6800のCPX命令とエミュレーター(3)(ベーシックマスター開発 その28)
6800のCPX命令とエミュレーター(2)(ベーシックマスター開発 その27) | ず@沖縄の続き。
さて、MC6800のCPX命令はわかりにくいフラグ変化があるという話をしてきた。実は、いくつかのエミュレータ実装でも誤っているものがあるので、チェックしてみた。
まずは、正しく動作するエミュレーターで確認しておこう。Visual 6800 in JavaScriptは、個々のトランジスタ単位(!)で実行を行なうエミュレータだ。
Visual 6800の使い方
今回はフラグ変化だけが知りたいので、使うのは右上のパネルだけ。メモリ内容を書き換えて、リセットすると0番地から実行される。
下の例ではフラグ変化のタイミングがわかりやすいようにNOPが入っている。 NOP/LDX #0/CPX #1/NOP の順。Nフラグが立たないことがわかる。
エミュレーターの実装チェック
CPXの動作が怪しいエミュレーターがいくつかあった。もっとも、世間に出回っているプログラムはCPX命令の結果はBEQ/BNEで判断しているものばかりなので、プログラム実行には影響は出ていない。だからこそ、エラーが見逃されているのだが。
CPX命令以外でも、TPAでbit7,6が立たないエミュレーターもあり、bit7が立つことを前提としたプログラムは正しく動作しないと思われる(電大版Tiny BASICやNakamozu Tiny BASICなど)。

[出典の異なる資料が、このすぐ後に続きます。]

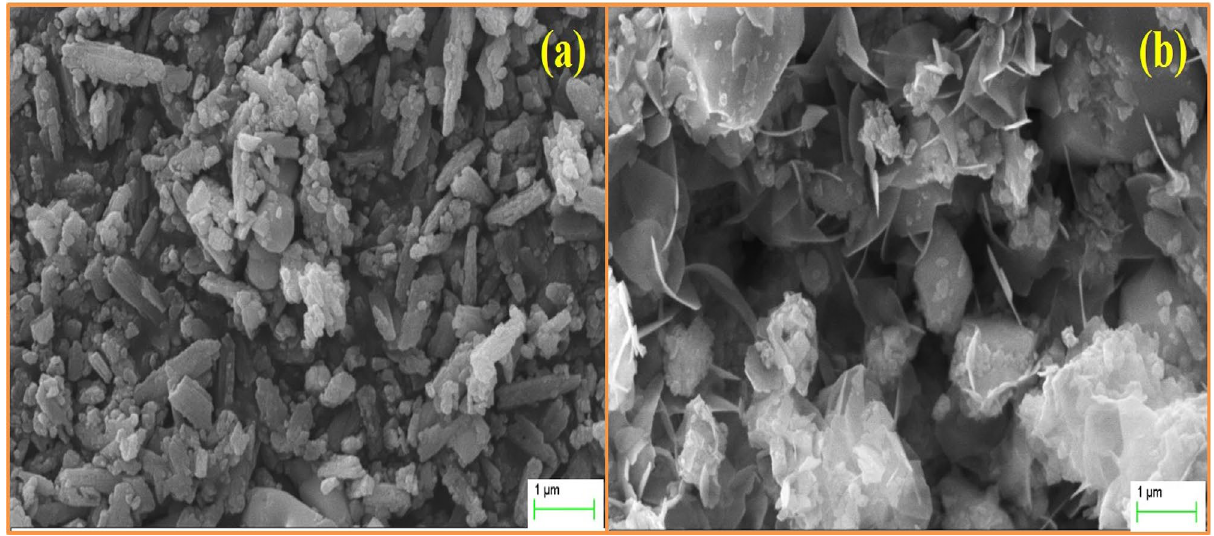
Figure 2. The SEM images of ( a ) Ho 3+ /Yb 3+ /0Bi 3+ and ( b ) Ho 3+ /Yb 3+ /5Bi 3+ co-doped phosphor materials.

なお、私が普段使っているj68,bm2は正しい処理を行っていた。安心。
MC6801/HD6301やMC6809は?
MC6801/HD6301/MC68H11のCPX命令は16bit比較になっている。こちらはCが変化するので要注意。どうやって16bit処理を行っているのか、内部を見てみたいものだ。
(バイナリ互換と多くの資料に書かれているけど、CPXは厳密には非互換。実用上はたぶん問題ないけど)
MC6809のCMPX命令も16bit比較。こちらはMC6800の倍以上のトランジスタ数を使っているだけのことはある。
結局、68系のCPUの中ではMC6800/6802のCPXだけが特殊な動作である。6801/6301が6800の上位互換だと思ってプログラムすると大ハマりだ。
補足: TPAを使っているプログラム
TPAでは、AccAのbit7,bit6が立つ。これをフラグ設定に使い、BPL/BMIで分岐を行っている部分がある。
素直に書けば LDAA #$80 あるいは LDAA #$FF とするところだが、TPA の方が 1バイト短い。
Nakamozu Tiny BASICでは、AUTOやEND1など多数箇所で使われている(Nakamozu Tiny Basic /ASCIIのNTB source code part1 5ページ目など。電大TinyBASICでも使われているので、歴史は古そう。